Thielemann’s no-nonsense walk through the Alps with the Vienna Phil at Cal Performances

United StatesUnited States Schoenberg, R. Strauss: Vienna Philharmonic Orchestra / Christian Thielemann (conductor). Presented by Cal Performances, Zellerbach Hall, University of California, Berkeley, 7.3.2023. (HS)

Christian Thielemann conducts the Vienna Philharmonic Orchestra © VPO

SchoenbergVerklärte Nacht for string orchestra, Op.4
R. StraussEine Alpensinfonie, Op.64

The Vienna Philharmonic’s first return visit to the United States, which began with three programs at Carnegie Hall in New York last week, arrived in Berkeley on Tuesday for the same three in their only other stop on this tour.

In the first concert, conductor Christian Thielemann assembled a program that was, for an ensemble that seems to devote its energies to the peaks of classical and romantic era orchestral music, downright forward-thinking. Arnold Schoenberg’s Verklärte Nacht explores the outer limits of chromatic harmony, before the composer turned to atonality. Written around the same time, in the second decade of the twentieth century, Richard Strauss’s Eine Alpensinfonie is his final and most expansive tone poem, both in length and in its instrumentation for more than 125 musicians.

Describing in sound a day-long hike through the Alps, Strauss’s complex interweaving of long melodies and dense harmonies challenges any conductor to wrangle it all into something that maintains forward momentum. Thielemann’s no-nonsense tactics kept the pace pushing forward, using subtle adjustments in tempo and dynamics to keep it compelling. This is the opposite of what we usually hear in a performance of the Alpensinfonie.

Rather than aiming for contrasts, softening the edges on the quiet moments and powering up the big moments, Thielemann avoided indulgences, which made the glorious peaks and valleys of both scores come off as, well, less alpine and more intimate, despite the extra-large ensembles. If you are among those who roll their eyes at this Strauss tone poem’s length and its tendency toward bloat, that could feel invigorating. And Thielemann held the audience’s attention with pinpoint control of details on every page of the score, without losing the fluidity that can make the music unfold naturally.

The opening measures, which grow from darkness to a brilliant sunrise, unfurled with stateliness and grace. The big moments always felt like they emerged naturally, even if they never blazed with the fire many conductors aim to achieve.

The colors in the score emerged with the same sort of controlled palette. Whether in solos by the principal oboe or a riff from a heckelphone, a wisp of a violin or cello phrase or the full weight of a brass section that featured two tubas and a row of Wagner tubas – none of these moments jumped off the stage. Instead, conductor and orchestra steadfastly remained connected to the music that precedes and follows each of the dozen scenes.

The storm that whips up as a sort of climax most of the way through the score may have lacked the balance to let the percussion tones come through with their usual effect, but the texture of the strings served as worthy undercurrents.

The final section, as the day portrayed in the tone poem settles into a burnished sunset, echoed the intertwined textures of Verklärte Nacht. This was one of several connections with the Schoenberg piece that made it an apt opener for the big Strauss work. Not only do both start with quiet, deft variations on a descending scale, they spend most of their time pushing chromatic harmonies about as far as they can do without creating harsh dissonances. The music does achieve a plushness, but even here Thielemann compressed the edges so it did not come off as indulgent.

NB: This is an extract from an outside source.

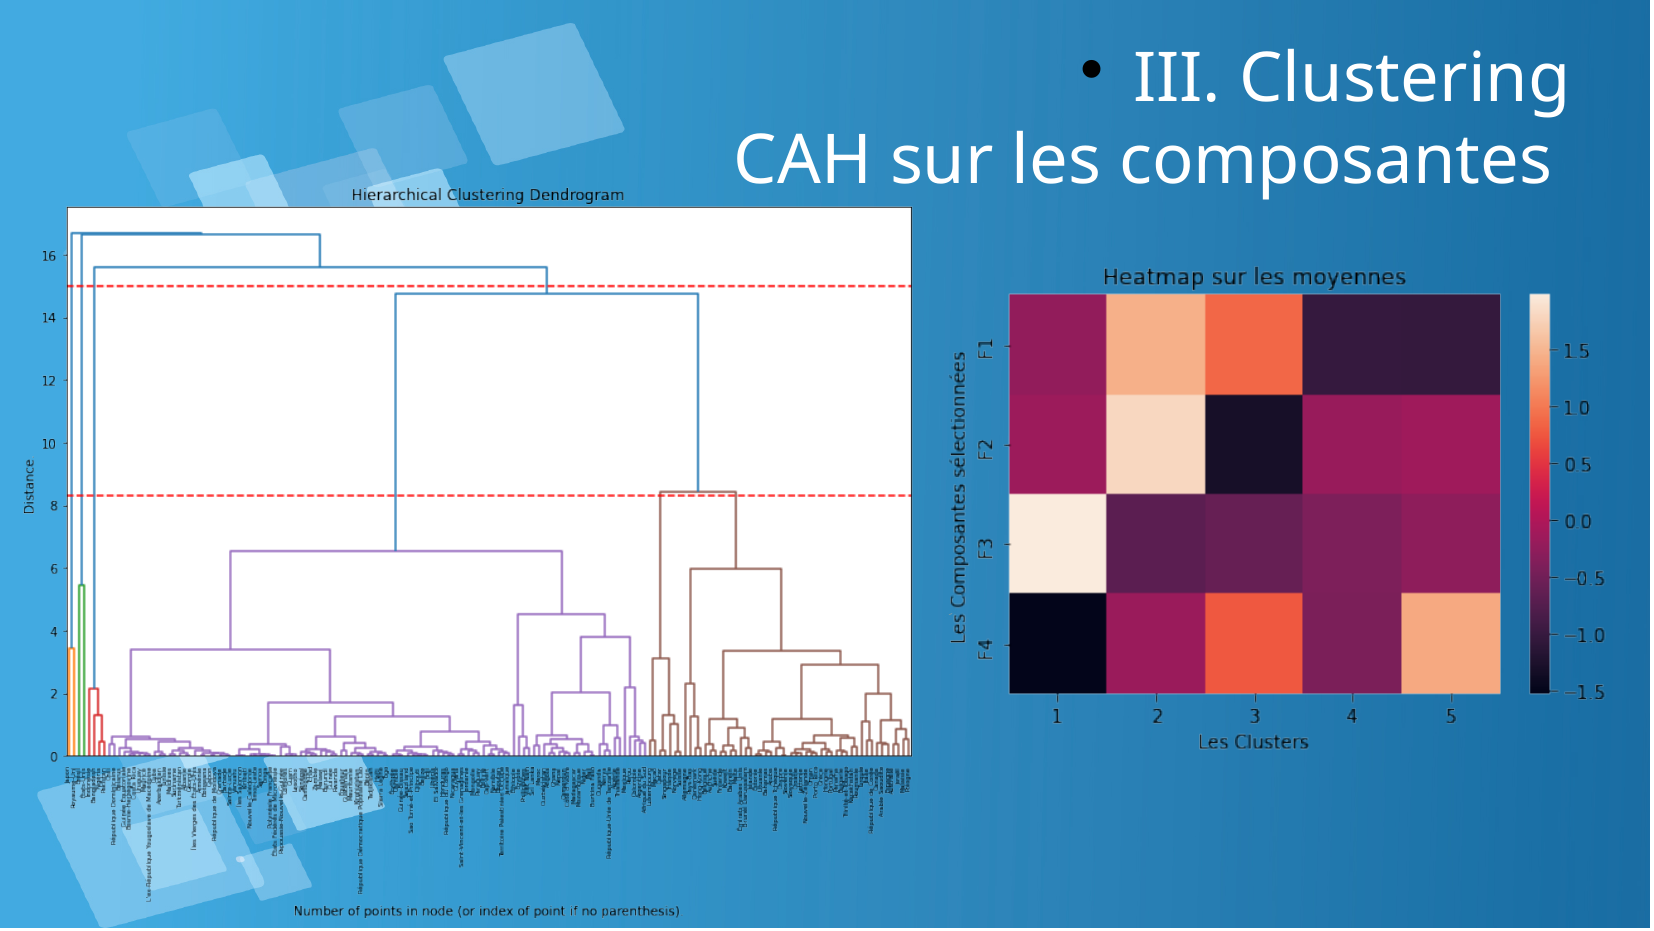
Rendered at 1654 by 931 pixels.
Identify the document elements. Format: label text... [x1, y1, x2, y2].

Schoenberg wrote the piece in 1899 as a string sextet (two each of violins, violas and cellos), reflecting the intimacy of the Richard Dehmel poem that inspired it. It was expanded into a full string orchestra in 1917, including the additional boom of a row of double basses in the foundation, and often tempts a performance to go over the top. But Thielemann avoided that here, even with a full complement of some five dozen string players. He never let tempos lag, and aimed for at least some transparency in the string playing.

If intonation sometimes faltered around the edges, the music flowed with enough energy to minimize the distraction. Even as these intonation slips recurred in the Strauss later, the positive side eventually won, making for a rewarding concert.

The orchestra reminded us of its popular New Year’s Eve event with a delicious little waltz (Entr’acte-Valse by Joseph Helmesberger Jr.) as an encore. Truth to tell, it was my favorite moment of the evening. Every detail fell into place easily and naturally.

The remaining programs will focus on Brahms, Bruckner and Mendelssohn.